Once the finished roughing dimension is attained the cam 3 is finish-ground by the finishing wheel 2. This is shown in FIG. 1. The outer circumference of the finishing wheel 2 features for this purpose the finished profile form of the cam 3. In FIG. 3 the finishing wheel 2 has a cylindrical outer circumference, it being, however, quite possible that the finishing wheel 2 can also be utilized to grind slanting or barrel-shaped cams; it then merely requiring a corresponding profile shape.

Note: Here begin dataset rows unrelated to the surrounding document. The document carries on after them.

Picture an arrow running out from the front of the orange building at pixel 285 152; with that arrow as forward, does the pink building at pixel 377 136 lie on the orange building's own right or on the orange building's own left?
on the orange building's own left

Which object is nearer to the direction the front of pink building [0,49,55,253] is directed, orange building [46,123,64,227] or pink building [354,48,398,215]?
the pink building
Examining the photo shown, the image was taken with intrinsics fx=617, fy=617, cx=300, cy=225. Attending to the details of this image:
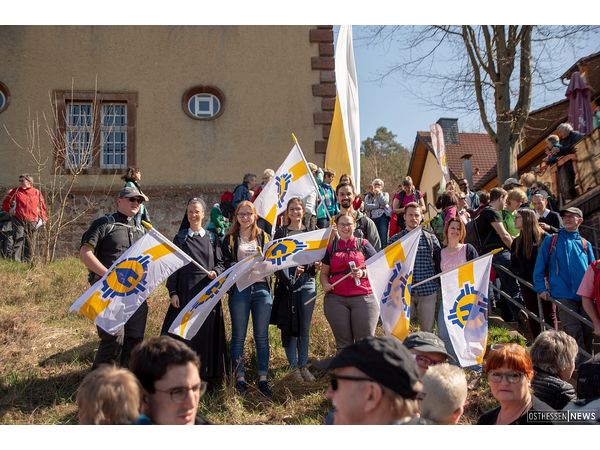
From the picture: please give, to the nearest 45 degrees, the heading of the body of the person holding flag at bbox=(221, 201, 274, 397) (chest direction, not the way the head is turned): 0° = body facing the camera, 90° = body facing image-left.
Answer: approximately 0°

The finishing wheel may have a different grit and cement than that of the roughing wheel to achieve the desired surface and to effectively influence the grinding parameters. By finishing the two chamfers 8 during rough-grinding with the roughing wheel, the finishing wheel may have a very simple profile shape. In addition, no transverse forces occur at all at the finishing wheel and/or the workpiece during finishing which could negatively influence the machining accuracy, i.e. the grinding wheel and/or the camshaft are subject exclusively to radial loading.

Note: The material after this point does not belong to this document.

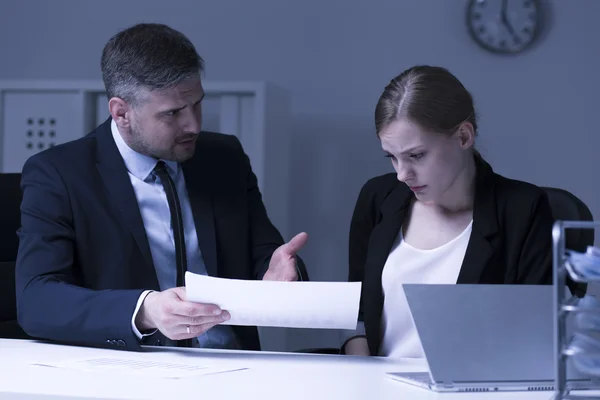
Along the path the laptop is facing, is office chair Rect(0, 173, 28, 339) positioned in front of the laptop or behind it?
in front

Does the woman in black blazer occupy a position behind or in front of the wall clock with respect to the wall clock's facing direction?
in front

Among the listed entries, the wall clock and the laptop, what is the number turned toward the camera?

FIG. 5 shows cam 3 finish-ground while the neighbouring cam still has the rough cast wheel surface. Here, the roughing wheel 1 is positioned immediately prior to first application, the result of which corresponds to the situation as shown in FIG. 2.

In FIGS. 1 thru 3 and in FIG. 5 both grinding wheels 1 and 2 are mounted on a common spindle, this arrangement permitting rough and finish grinding the cam 3 in a single clamping operation.

If the cams are mounted very close to each other it is not possible to machine them with the grinding wheels 1 and 2 mounted on a common spindle. In this case the grinding wheels 1 and 2 are arranged facing each other on the camshaft; viz. FIG. 6 where two grinding spindles are provided.

Claims

1. In a method for grinding the outer contour of a cam comprising rough-grinding the cam with a roughing wheel in a plunge cut to a prescribed roughing dimension and then fishing grinding the cams with a finishing wheel;

the improvement wherein said step of rough-grinding comprises:

grinding said cam in a first plunge cut to said roughing dimension with a roughing wheel having at least one radial circumferential groove on its outer circumference, then withdrawing said roughing wheel, displacing said roughing wheel axially by the dimension of the width of said groove, and then grinding said cam with said roughing wheel in a second plunge cut at its axially displaced position.

2. The method according to claim 1 comprising rotating said cam with at least one revolution during said rough-grinding of said cam.